## Brano scelto

- - -

3. Con atto di citazione notificato il 22 giugno 2015 COGNOME NOME, COGNOME NOME e COGNOME NOME, in qualità di eredi di COGNOME NOME, riassumevano la causa dinanzi alla Corte di appello di Salerno in diversa composizione, chiedendo, previa ricostruzione della vicenda processuale, di dichiarare, in via preliminare, che la servitù attiva sul fondo di proprietà dei COGNOME per accedere alla Torre sita in località ‘Capo d’Orso’ di COGNOME (denominata ‘Lama di cane’), ritenuta esistente, come da atto di compravendita per AVV_NOTAIO COGNOME del 13 maggio 1982, era risultata, viceversa, inesistente; quindi, di dichiarare la mancanza di qualitas fundi del cespite oggetto di vendita e l’applicabilità al caso di specie dell’art. 1489 c.c., estensivamente interpretato, tale da consentire – in conformità alla pronuncia della Corte di cassazione – oltre alla risoluzione del contratto ovvero alla riduzione del prezzo, anche il solo risarcimento dei danno, con conseguente condanna dei convenuti COGNOME alla restituzione ed al risarcimento del danno, oltre alle spese di lite.
Si costituivano i soli COGNOME NOME e COGNOME COGNOME NOME (quest’ultima quale erede di COGNOME
NOME), i quali, nella loro comparsa di risposta, eccepivano, in via preliminare, la prescrizione del diritto azionato dagli attori, l’inammissibilità di nuove domande, di nuovi documenti (in particolare di quelli indicati ai numeri 3 e 9 dell’atto di riassunzione) e di nuove prove; nel merito, deducevano la insussistenza della ‘qualitas fundi’ e del presupposto dichiarativo dell’esistenza della controversa servitù.
La Corte salernitana, decidendo in sede di rinvio con la sentenza n. 1168/2018 (pubblicata il 24 luglio 2018), previa dichiarazione della contumacia delle altre parti non costituite, rigettava la domanda di risarcimento danni formulata dai riassumenti, condannando gli stessi alla rifusione delle spese dei vari gradi di giudizio.
A sostegno dell’adottata decisione, la Corte di rinvio rilevava che, dovendo attenersi al su richiamato principio di diritto enunciato dalla Corte di legittimità, si prospettava necessario -in base all’interpretazione complessiva del contratto e non solo sulla scorta del senso letterale delle parole – valutare, se nel relativo contratto di compravendita, i venditori COGNOME avessero indotto in errore il COGNOME NOME in ordine all’esistenza di una servitù ma che tale non era, nel qual sol caso gli alienanti sarebbero stati tenuti al risarcimento del danno per violazione dell’art. 1489 c.c. .

- - -

## Dati forniti

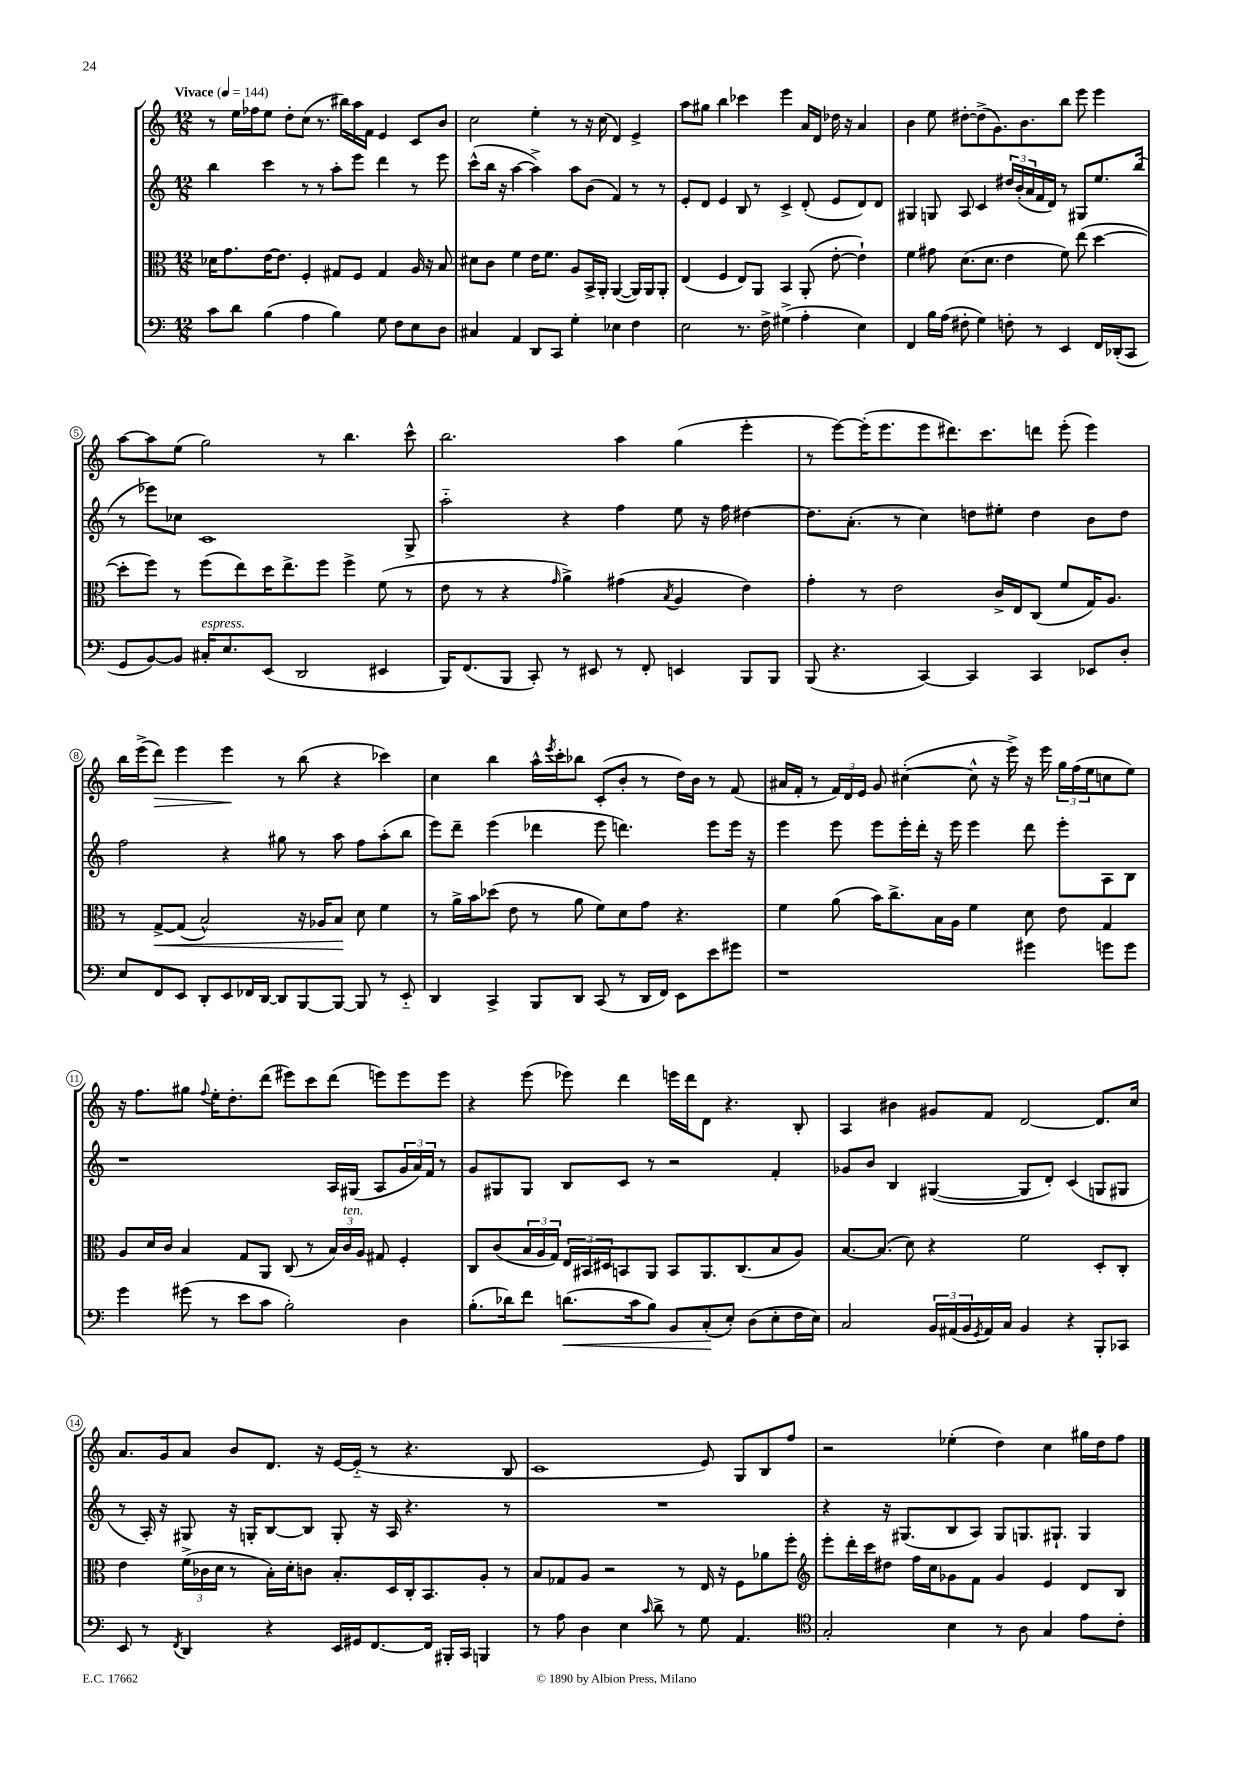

**kern	**kern	**kern	**kern
*staff4	*staff3	*staff2	*staff1
*clefF4	*clefC3	*clefG2	*clefG2
*k[]	*k[]	*k[]	*k[]
*M12/8	*M12/8	*M12/8	*M12/8
*MM144	*MM144	*MM144	*MM144
8c\L	16d-\LK	4bb\	8r
.	8.g\	.	.
8d\J	.	.	16ee\LL
.	.	.	16ff-\J
(4B\	[16e\K	4ccc\	8ee\J
.	8.e\]J	.	.
.	.	.	8dd'\L
4A\	4F'/	8r	(8cc\J
.	.	8r	8.r
4B\)	8G#/L	8aa'\L	.
.	.	.	16bb#\LL)
.	8F/J	8eee\J	16aa\
.	.	.	16f\JJ
8G\	4G#/	4ddd\	4e/
8F\L	.	.	.
8E\	16A/	8r	8c/L
.	16r	.	.
8D\J	8B/	8eee\	8b/J
=	=	=	=
4C#/	8d#\L	(8ccc^^\L	2cc\
.	8c\J	16bb\Jk	.
.	.	16r	.
4AA/	4f\	[4aa\	.
8DD/L	16e\LK	4aa^\])	4ee'\
.	8.f\J	.	.
8CC/J	.	.	.
4G'\	8A/L	8aa\L	8r
.	16BB^/L	(8b\J	16r
.	16AA'/JJ	.	(16cc\
4E-\	([4AA/	4f/)	4d/)
4F\	16AA/]LL)	8r	4e^/
.	16AA/J	.	.
.	8AA'/J	8r	.
=	=	=	=
2E\	(4E/	8e'/L	8aa\L
.	.	8d/J	8gg#\J
.	4F/	4e/	4bb\
8.r	8E/L)	8B/	4ccc-\
.	8AA/J	8r	.
16F^\	.	.	.
(4G#^\	4BB/	4c^/	4eee\
4A'\	(8AA'/	(8d'/	16a/LL
.	.	.	16d/JJ
.	[8e'\	8e/L	16dd-\
.	.	.	16r
4E\)	4e`\])	8d/)	4a/
.	.	8d/J	.
=	=	=	=
4FF/	4f\	4G#/	4b\
16B\LL	8g#\	8G/	8ee\
(16A\JJ	.	.	.
8F#'\	(8.d\L	8A/	[8dd#'\L
4G\)	.	4c/	(8dd#^\]
.	8.d\J	.	.
.	.	.	8.g\)
8F'\	4e\	24dd#/LL	.
.	.	(24b'/	.
.	.	.	8.b\
.	.	24a/	.
8r	.	16f/	.
.	.	16d/JJ)	.
4EE/	8f\)	8r	8bb\J
.	(8ee\	8G#/L	8eee\
16FF/LL	[4dd\	8.ee/	4eee\
(16DD-'/J	.	.	.
8CC/J	.	.	.
.	.	(16bb/Jk	.
=	=	=	=
8GG/L	8dd'\]L	8r	[8aa\L
[8BB/)	8ff\J)	8eee-\L)	8aa\]
8BB/]J	8r	8cc-\J	(8ee\J
16C#'/LK	(8ff\L	1c	2gg\)
8.E/	.	.	.
.	8ee\)	.	.
(8EE/J	16dd\K	.	.
.	8.ee^\	.	.
2DD/	.	.	.
.	8ff\J	.	8r
.	4ff^\	.	4.bb\
4EE#/	(8f\	.	.
.	8r	8G^/	8ccc^^\
=	=	=	=
16BBB/LK)	8e\	2aa'~\	2.bb\
(8.FF/	.	.	.
.	8r	.	.
8BBB/J	4r	.	.
8CC'/)	.	.	.
.	16qqg/	.	.
8r	4a^\)	4r	.
8EE#/	.	.	.
8r	(4g#\	4ff\	4aa\
8FF'/	.	.	.
.	8qB/	.	.
4EE/	4A/	8ee\	(4gg\
.	.	16r	.
.	.	16ff\	.
8BBB/L	4e\)	[4dd#\	4eee'\
8BBB/J	.	.	.
=	=	=	=
(8BBB/	4g'\	8.dd#\]L	8r
4.r	.	.	[8eee\L)
.	.	(8.a'\J	.
.	8r	.	(16eee'\]K
.	.	.	8.eee\
.	2e\	8r	.
[4CC/)	.	4cc\)	8eee\
.	.	.	8.ddd#\)
4CC/]	.	8dd\L	.
.	.	.	8.ccc\
.	16c^/LL	8ee#'\J	.
.	16E/J	.	.
4CC/	(8C/J	4dd\	8ddd\J
.	8f/L	.	(8eee'\
8EE-/L	16G/K)	8b\L	4eee\)
.	8.A/J	.	.
8D'/J	.	8dd\J	.
=	=	=	=
8E/L	8r	2ff\	16bb\LL
.	.	.	(16eee^\J
8FF/	[8G^/L	.	8ddd\J)
8EE/J	(8G/]J	.	4eee\
8DD'/L	2B^^/)	.	.
8EE/	.	4r	4eee\
16FF-/L	.	.	.
[16DD/JJ	.	.	.
8DD/]L	.	8gg#\	8r
[8BBB/	16r	8r	(8bb\
.	16A-/LK	.	.
8BBB/_J	8B/J	8aa\	4r
8BBB/]	8d\	8ff\L	.
8r	4f\	(8aa'\	4ccc-\)
8EE'~/	.	8bb\J	.
=	=	=	=
4DD/	8r	8eee\L)	4cc\
.	16a^\LL	8ddd~\J	.
.	16b\J	.	.
4CC^/	(8dd-\J	(4eee\	4bb\
.	8e\	.	.
8BBB/L	8r	4ddd-\	16aa^^\LL
.	.	.	8qeee/
.	.	.	16ccc'\J
8DD/J	8a\	.	8bb-\J
(8CC/	8f\L)	8eee\	(8c'/L
8r	8d\	4.ddd\)	8b'/J
16DD/LL	8g\J	.	8r
16FF/JJ)	.	.	.
8EE\L	4.r	.	16dd\LL)
.	.	.	16b\JJ
8e\	.	8eee\L	8r
8g#\J	.	16eee\Jk	(8f/
.	.	16r	.
=	=	=	=
1r	4f\	4eee\	16a#/LL
.	.	.	16f'/JJ
.	.	.	8r
.	(8a\	8eee\	24f/LL)
.	.	.	24d/
.	.	.	24e/JJ
.	16b\LK)	8eee\L	8g/
.	8.cc^\	.	.
.	.	16eee'\L	([4cc#'\
.	.	16ddd'\JJ	.
.	16B\L	16r	.
.	16A\JJ	16eee\	.
.	4f\	4eee\	8cc#^^\]
.	.	.	16r
.	.	.	16eee^\)
4g#\	8d\	8ddd\	16r
.	.	.	16eee\
.	8e\	8eee'\L	24gg\LL
.	.	.	(24ff\
.	.	.	24ee\J
8g\L	4G/	8A\	8cc\
8g\J	.	8B\J	8ee\J)
=	=	=	=
4g\	8A/L	1r	16r
.	.	.	8.ff\L
.	16d/L	.	.
.	16c/JJ	.	.
(8g#\	4B/	.	8gg#\J
.	.	.	8qqff/
8r	.	.	16ee'\LK
.	.	.	8.dd'\
8e\L	8G/L	.	.
8c\J	8AA/J	.	(8ddd\J
2B'\)	(8C/	.	8eee#\L)
.	8r	.	8ccc\
.	24B/LL)	16A/LL	(8ddd\J
.	24c/	.	.
.	.	(16G#/JJ	.
.	24A/JJ	.	.
.	8G#/	8A/L	8eee\L)
4D\	4F'/	24g/L	8eee\
.	.	24a/)	.
.	.	24f/JJ	.
.	.	8r	8eee\J
=	=	=	=
(8.B'\L	8C/L	8g/L	4r
.	(8c/	8G#/	.
16d-\k)	.	.	.
8f\J	24B/L	8G#/J	(8eee\
.	24A/	.	.
.	24G/JJ)	.	.
(8.d\L	24E/LL	8B/L	8eee-\)
.	24BB#/	.	.
.	24D#/J	.	.
.	8BB/	8c/J	4ddd\
16c\k	.	.	.
8B\J)	8AA/J	8r	.
8BB/L	8BB/L	2r	16eee\LL
.	.	.	16ddd\J
(8C'/	8.AA/	.	8d\J
8E'/J)	.	.	4.r
.	(8.C/	.	.
(8D\L	.	.	.
8E'\	8B/	4f'/	.
16F\L	8A/J)	.	8B'/
16E\JJ)	.	.	.
=	=	=	=
2C/	[8.B/L	8g-/L	4A/
.	.	8b/J	.
.	(8.B/]J	.	.
.	.	4B/	4b#\
.	8d\)	.	.
24BB/LL	4r	([4G#/	8g#/L
(24AA#/	.	.	.
24BB/	.	.	.
8qGG/	.	.	.
16AA#/)	.	.	8f/J
16C/JJ	.	.	.
4BB/	2f\	8G#/]L	[2d/
.	.	8d'/J)	.
4r	.	(4c/	.
8BBB'/L	8D'/L	8G/L	8.d/]L
8CC-/J	8C'/J	8G#/J	.
.	.	.	16cc/Jk
=	=	=	=
8EE/	4e\	8r	8.a/L
8r	.	16A'/)	.
.	.	16r	16g/k
8qFF/	.	.	.
4DD/	(24f^\LL	8G#/	8a/J
.	24c-\	.	.
.	24d\JJ	.	.
.	8r	16r	8b/L
.	.	16G'/LK	.
4r	16B'\LL)	[8B/	8.d/J
.	16d'\J	.	.
.	8c\J	8B/]J	.
.	.	.	16r
16EE/LL	8.B'/L	8G'/	[16e/LL
16GG#/J	.	.	(16e'~/]JJ
[8.FF/	.	16r	8r
.	16D/L	16A/	.
.	16C'/J	4.r	4.r
16FF/]Jk	8.BB/	.	.
16BBB#'/LL	.	.	.
16CC/JJ	.	.	.
4BBB/	8A'/J	.	.
.	8r	8r	8B/
=	=	=	=
8r	8B/L	1.r	1c
8A\	8G-/	.	.
4D\	8A/J	.	.
.	2r	.	.
4E\	.	.	.
16qqc/	.	.	.
8d^\	.	.	.
8r	8r	.	.
8G\	16E/	.	8e/)
.	16r	.	.
4.AA/	8F\L	.	8G/L
.	8a-\	.	8B/
.	8ff'\J	.	8ff/J
=	=	=	=
*clefC4	*clefG2	*	*
2G'/	8eee'\L	4r	2r
.	16ddd'\L	.	.
.	16ccc\J	.	.
.	8dd#\J	16r	.
.	.	(8.G#/L	.
.	16ff\LL	.	.
.	16cc\J	.	.
4B\	8g-\	8B/	(4ee-'\
.	8f\J	8A/J)	.
8r	4g-/	8G#/L	4dd\)
8A\	.	8.G/	.
4G/	4e/	.	4cc\
.	.	8.G#`/J	.
8e\L	8d/L	4G#/	16gg#\LL
.	.	.	16dd\J
8c'\J	8B/J	.	8ff\J
==	==	==	==
*-	*-	*-	*-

- - -

## Cosa fare
Copia dal brano scelto il tratto che parte dalle parole "A sostegno dell’adottata" e si chiude dopo "1489 c.c. .".

## Soluzione
A sostegno dell’adottata decisione, la Corte di rinvio rilevava che, dovendo attenersi al su richiamato principio di diritto enunciato dalla Corte di legittimità, si prospettava necessario -in base all’interpretazione complessiva del contratto e non solo sulla scorta del senso letterale delle parole – valutare, se nel relativo contratto di compravendita, i venditori COGNOME avessero indotto in errore il COGNOME NOME in ordine all’esistenza di una servitù ma che tale non era, nel qual sol caso gli alienanti sarebbero stati tenuti al risarcimento del danno per violazione dell’art. 1489 c.c. .